FILE - U.S. Secretary of State John Kerry talks with Jordanian Foreign Minister Nasser Judeh.

FILE - U.S. Secretary of State John Kerry talks with Jordanian Foreign Minister Nasser Judeh.

The U.S. and Jordan have agreed to enhance efforts to combat nuclear terrorism.

Secretary of State John Kerry and Jordan’s Foreign Minister Nasser Judeh signed a Joint Action Plan, on Monday. The State Department said the measure strengthens U.S.-Jordanian efforts to work to detect and prevent nuclear and radiological smuggling incidents.

The U.S. has similar agreements with 13 other countries, including Iraq, Ukraine and Lithuania.

State Department spokesman John Kirby said the U.S. may seek similar arrangements with additional countries.

“These are not issues that you want to take lightly,” said Kirby.

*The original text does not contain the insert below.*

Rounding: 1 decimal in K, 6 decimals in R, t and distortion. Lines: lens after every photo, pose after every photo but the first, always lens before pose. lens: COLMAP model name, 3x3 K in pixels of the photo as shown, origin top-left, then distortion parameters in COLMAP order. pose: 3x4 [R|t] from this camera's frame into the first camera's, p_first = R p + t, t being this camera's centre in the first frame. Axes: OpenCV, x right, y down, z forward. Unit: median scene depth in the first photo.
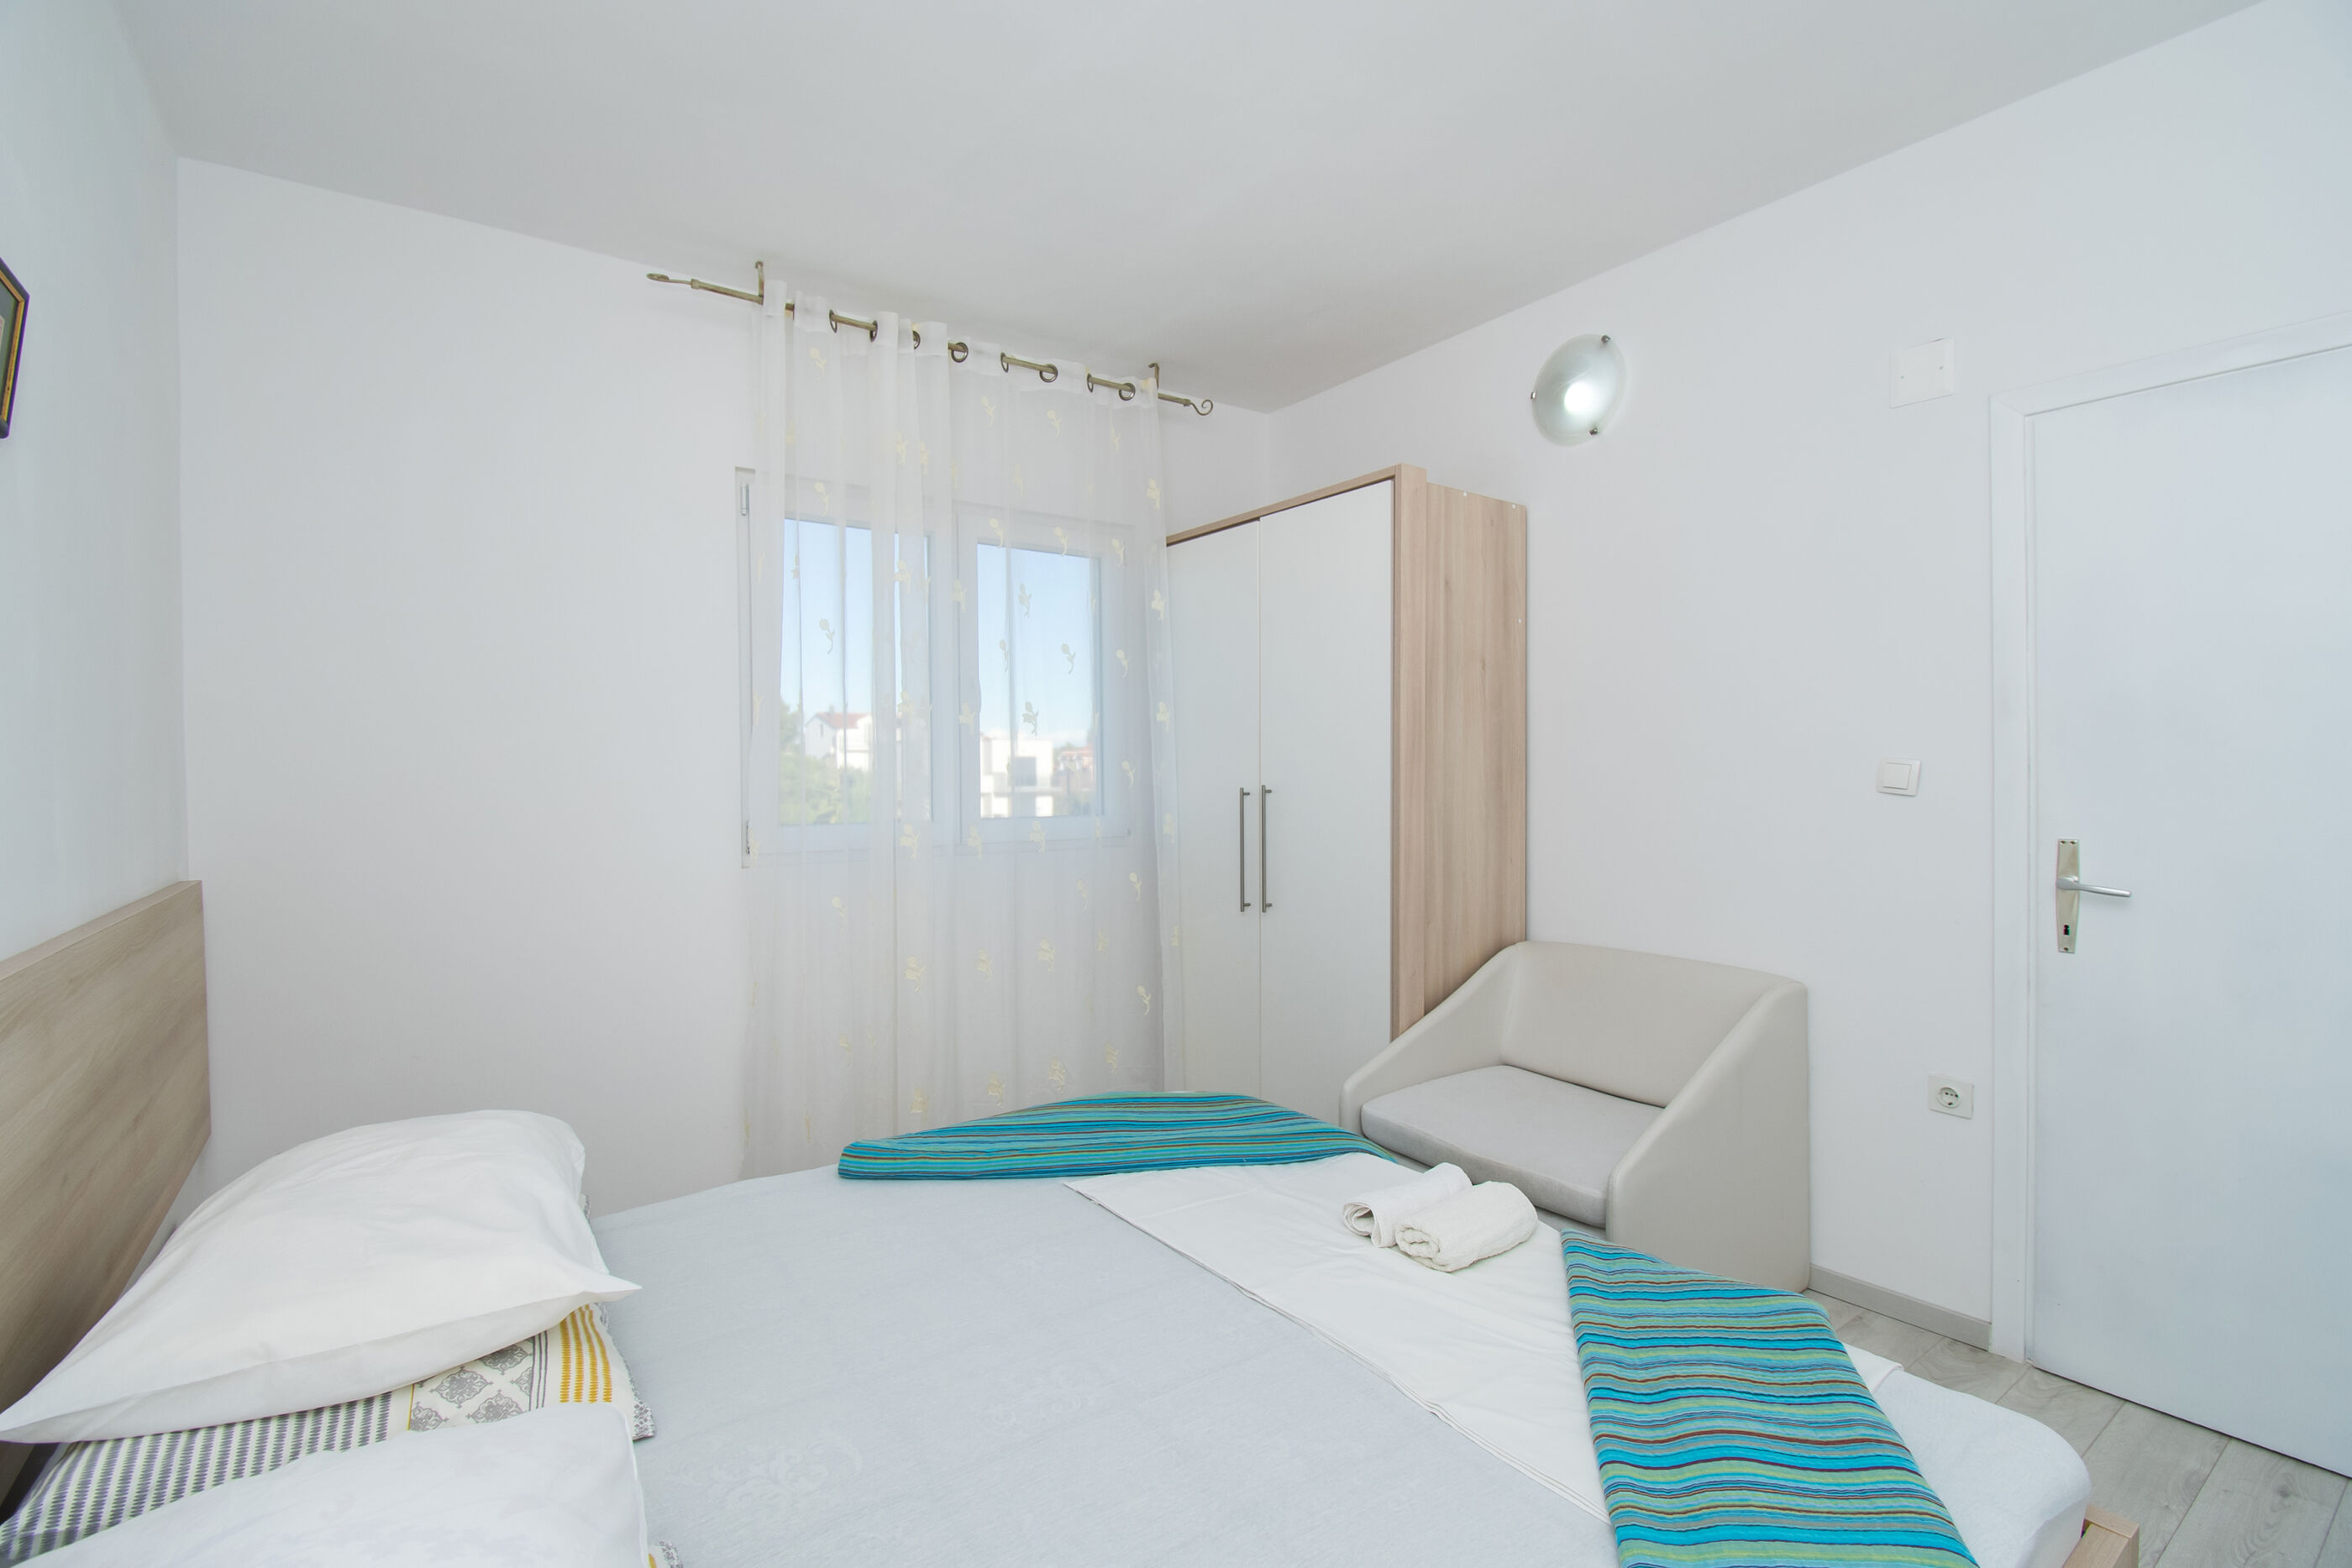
lens RADIAL K [[1058.6, 0, 1178.7], [0, 1058.6, 774.2], [0, 0, 1]] dist [0.009355, -0.016369]
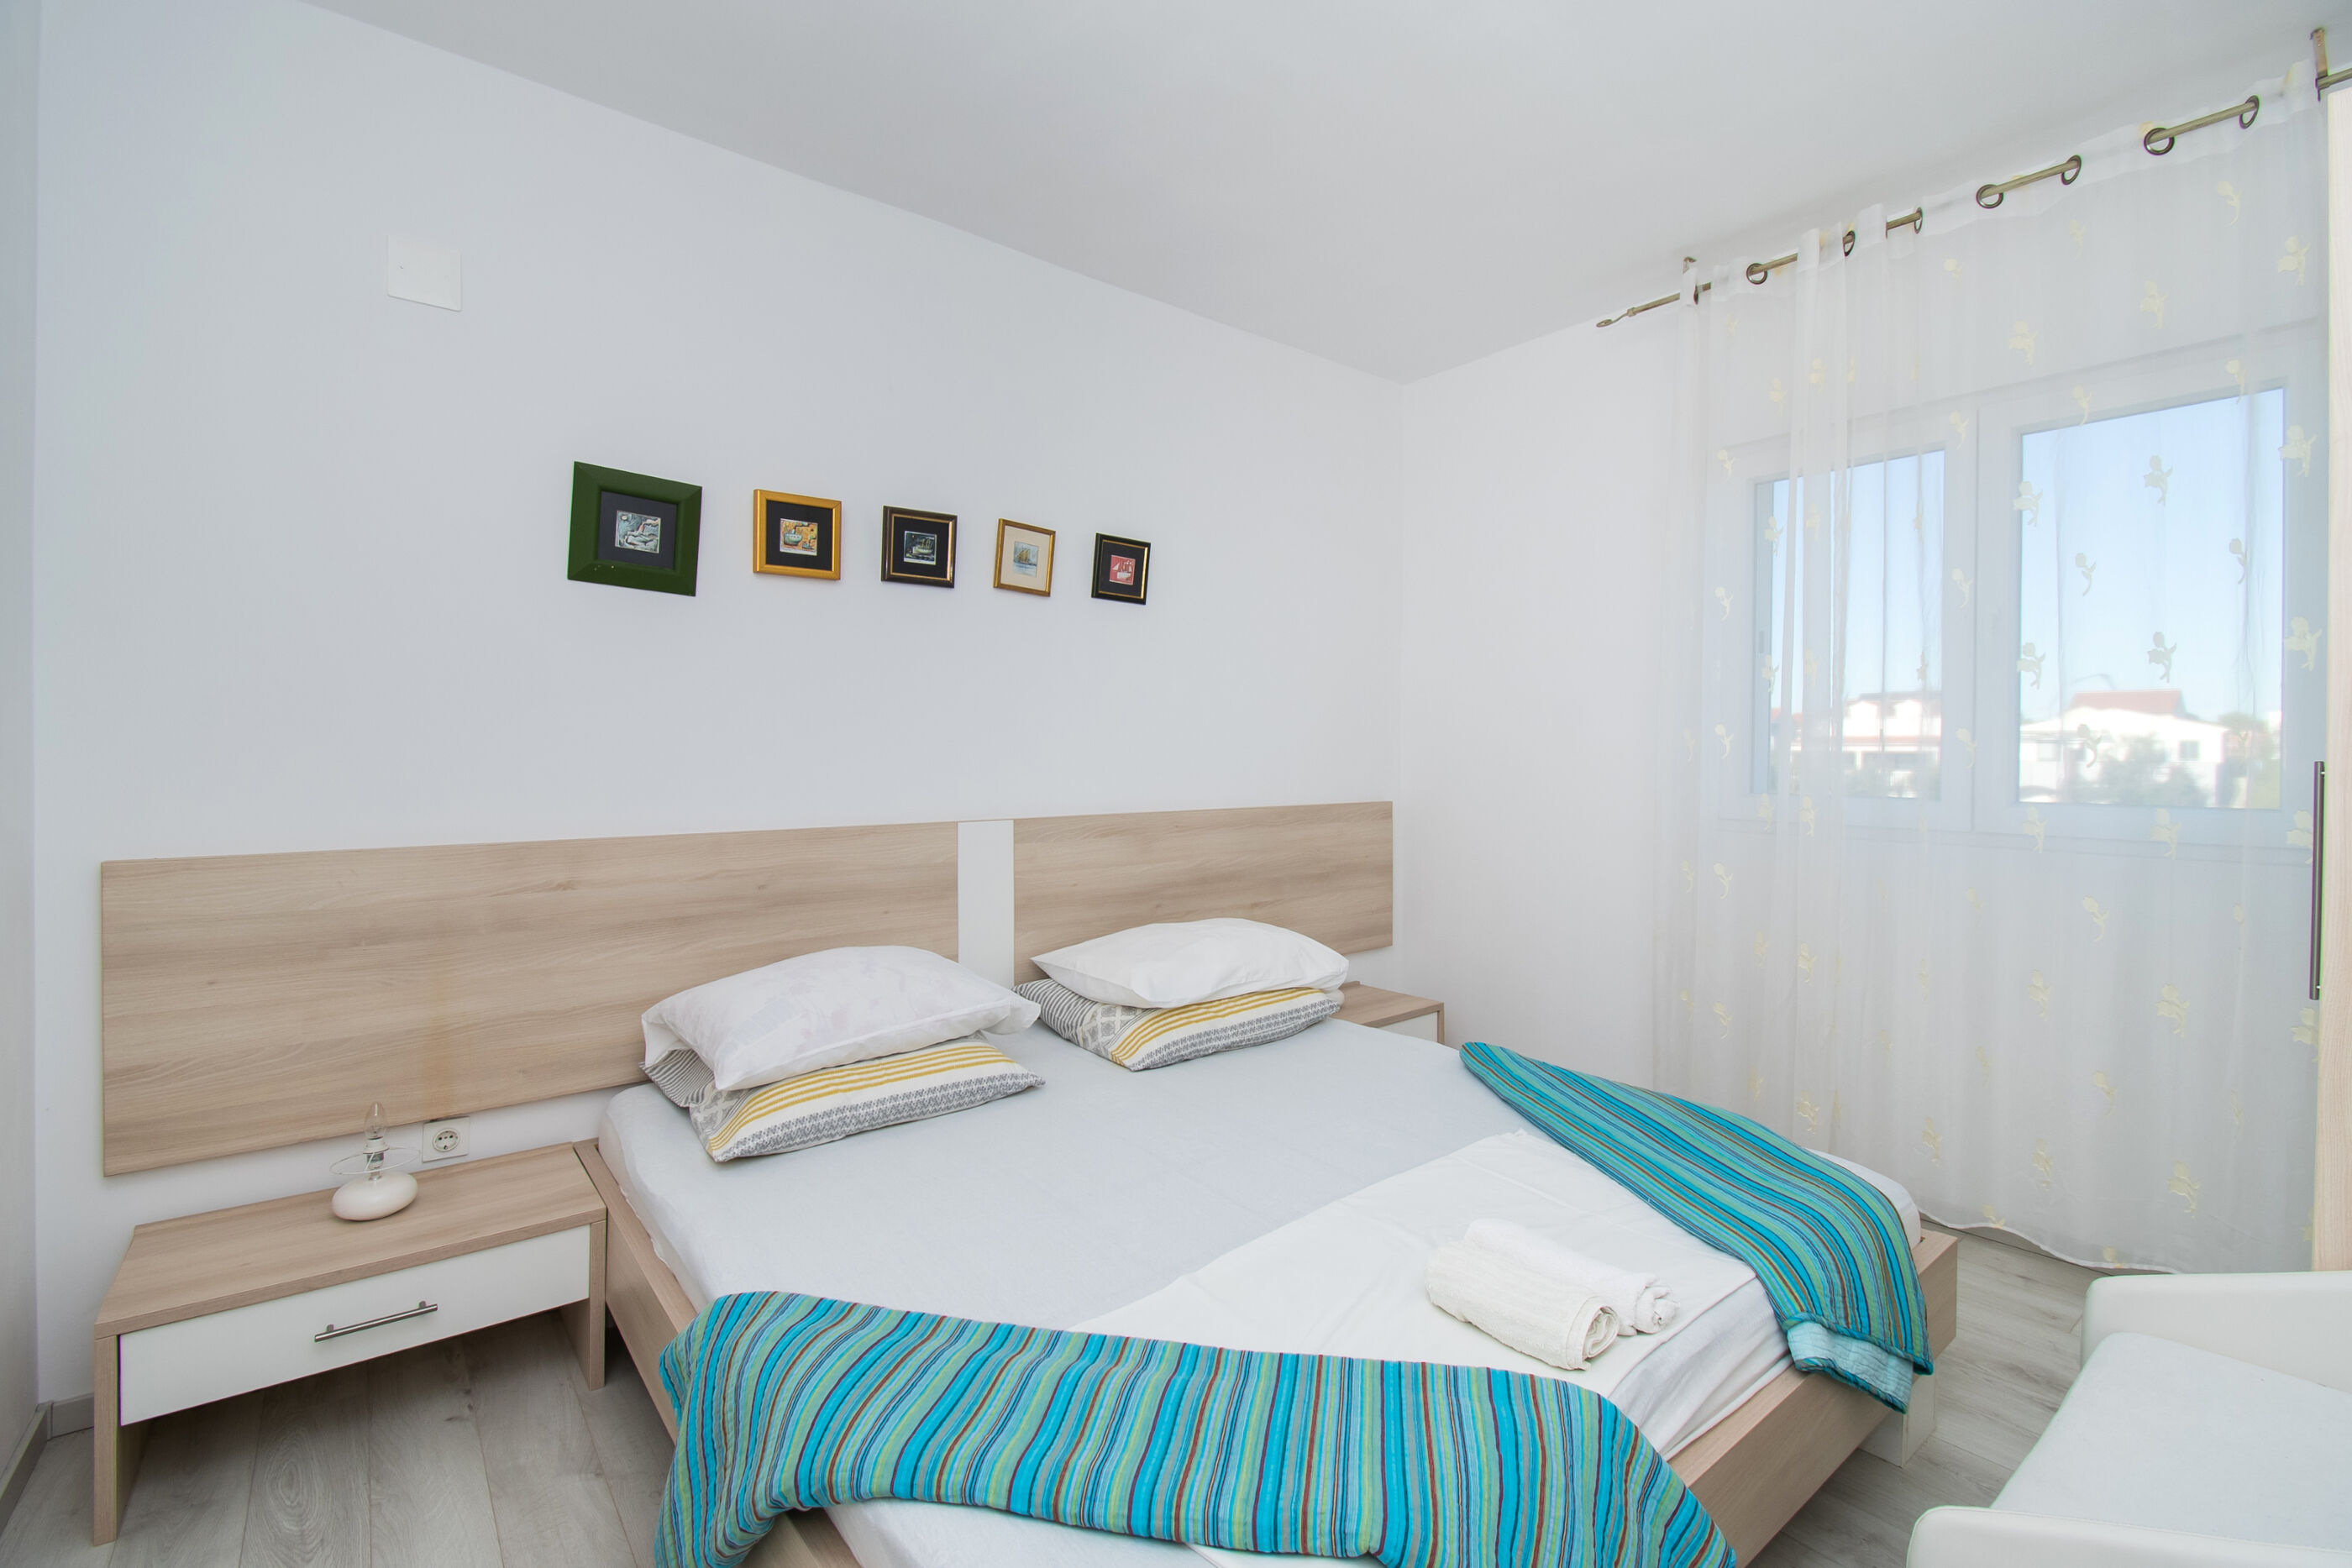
lens RADIAL K [[1058.6, 0, 1178.7], [0, 1058.6, 774.2], [0, 0, 1]] dist [0.009355, -0.016369]
pose [[0.034623, 0.035107, -0.998784, 0.566764], [0.001528, 0.999380, 0.035181, -0.003175], [0.999399, -0.002744, 0.034548, 0.384888]]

“You want to take the time that you need to get it right and to work out all of the permutations of it,” he said.

The U.S. partnerships with other countries on combating nuclear smuggling are designed to address concerns that “terrorist or other malicious actors” could acquire trafficked or smuggled nuclear material and use it to build weapons, the State Department said.

Kerry also met Monday with Jordan’s King Abdullah.

Kirby said they discussed a range of bi-lateral concerns including the U.S.-led coalition campaign against Islamic State militants in Iraq and Syria and the need for continued progress on efforts to find a political resolution for Syria’s crisis.